• **WORK TO COMPLETE**: Pictures do not belong in the copy; print every entry exactly as it stands.

Source texts of formatted documents

·····

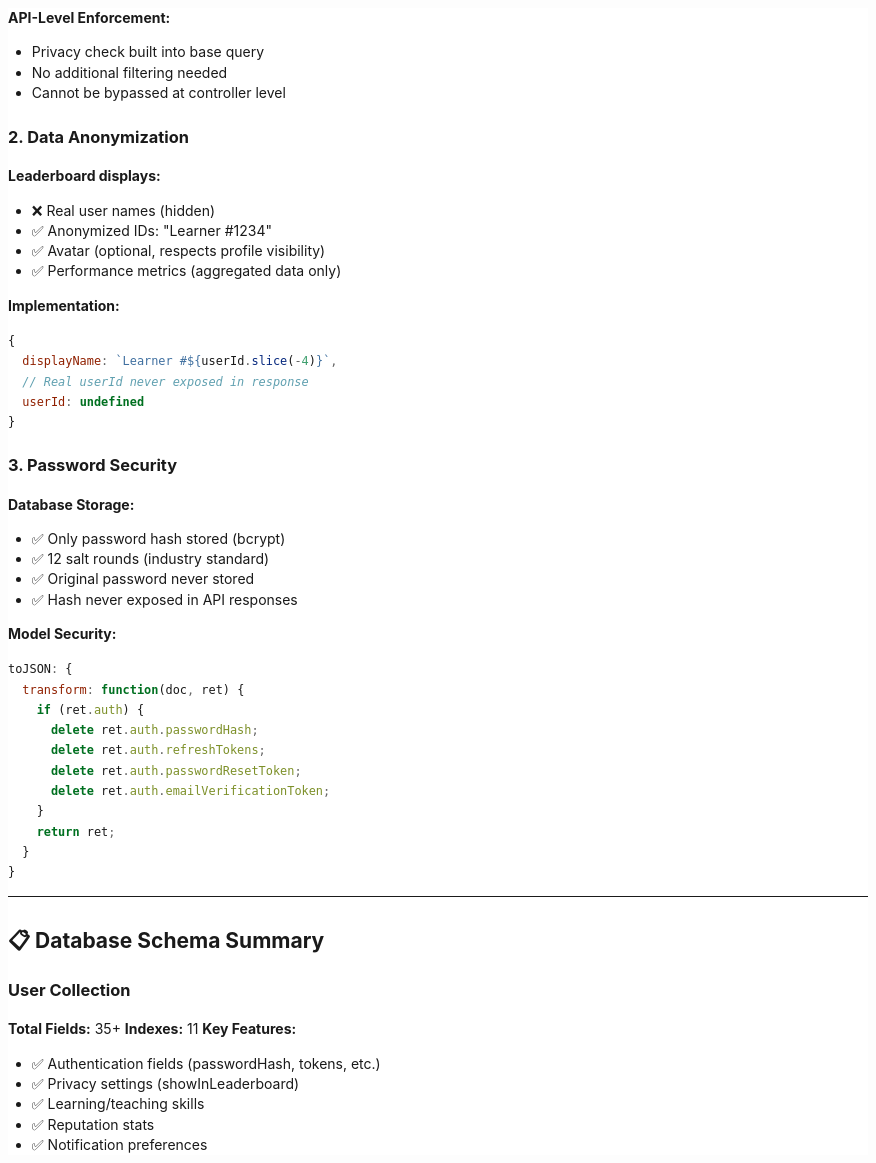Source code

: **API-Level Enforcement:**
- Privacy check built into base query
- No additional filtering needed
- Cannot be bypassed at controller level

### 2. Data Anonymization

**Leaderboard displays:**
- ❌ Real user names (hidden)
- ✅ Anonymized IDs: "Learner #1234"
- ✅ Avatar (optional, respects profile visibility)
- ✅ Performance metrics (aggregated data only)

**Implementation:**
```javascript
{
  displayName: `Learner #${userId.slice(-4)}`,
  // Real userId never exposed in response
  userId: undefined
}
```

### 3. Password Security

**Database Storage:**
- ✅ Only password hash stored (bcrypt)
- ✅ 12 salt rounds (industry standard)
- ✅ Original password never stored
- ✅ Hash never exposed in API responses

**Model Security:**
```javascript
toJSON: {
  transform: function(doc, ret) {
    if (ret.auth) {
      delete ret.auth.passwordHash;
      delete ret.auth.refreshTokens;
      delete ret.auth.passwordResetToken;
      delete ret.auth.emailVerificationToken;
    }
    return ret;
  }
}
```

---

## 📋 Database Schema Summary

### User Collection

**Total Fields:** 35+
**Indexes:** 11
**Key Features:**
- ✅ Authentication fields (passwordHash, tokens, etc.)
- ✅ Privacy settings (showInLeaderboard)
- ✅ Learning/teaching skills
- ✅ Reputation stats
- ✅ Notification preferences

·····

• **ANSWER SPACE**:
Source code

: **API-Level Enforcement:**
- Privacy check built into base query
- No additional filtering needed
- Cannot be bypassed at controller level

### 2. Data Anonymization

**Leaderboard displays:**
- ❌ Real user names (hidden)
- ✅ Anonymized IDs: "Learner #1234"
- ✅ Avatar (optional, respects profile visibility)
- ✅ Performance metrics (aggregated data only)

**Implementation:**
```javascript
{
  displayName: `Learner #${userId.slice(-4)}`,
  // Real userId never exposed in response
  userId: undefined
}
```

### 3. Password Security

**Database Storage:**
- ✅ Only password hash stored (bcrypt)
- ✅ 12 salt rounds (industry standard)
- ✅ Original password never stored
- ✅ Hash never exposed in API responses

**Model Security:**
```javascript
toJSON: {
  transform: function(doc, ret) {
    if (ret.auth) {
      delete ret.auth.passwordHash;
      delete ret.auth.refreshTokens;
      delete ret.auth.passwordResetToken;
      delete ret.auth.emailVerificationToken;
    }
    return ret;
  }
}
```

---

## 📋 Database Schema Summary

### User Collection

**Total Fields:** 35+
**Indexes:** 11
**Key Features:**
- ✅ Authentication fields (passwordHash, tokens, etc.)
- ✅ Privacy settings (showInLeaderboard)
- ✅ Learning/teaching skills
- ✅ Reputation stats
- ✅ Notification preferences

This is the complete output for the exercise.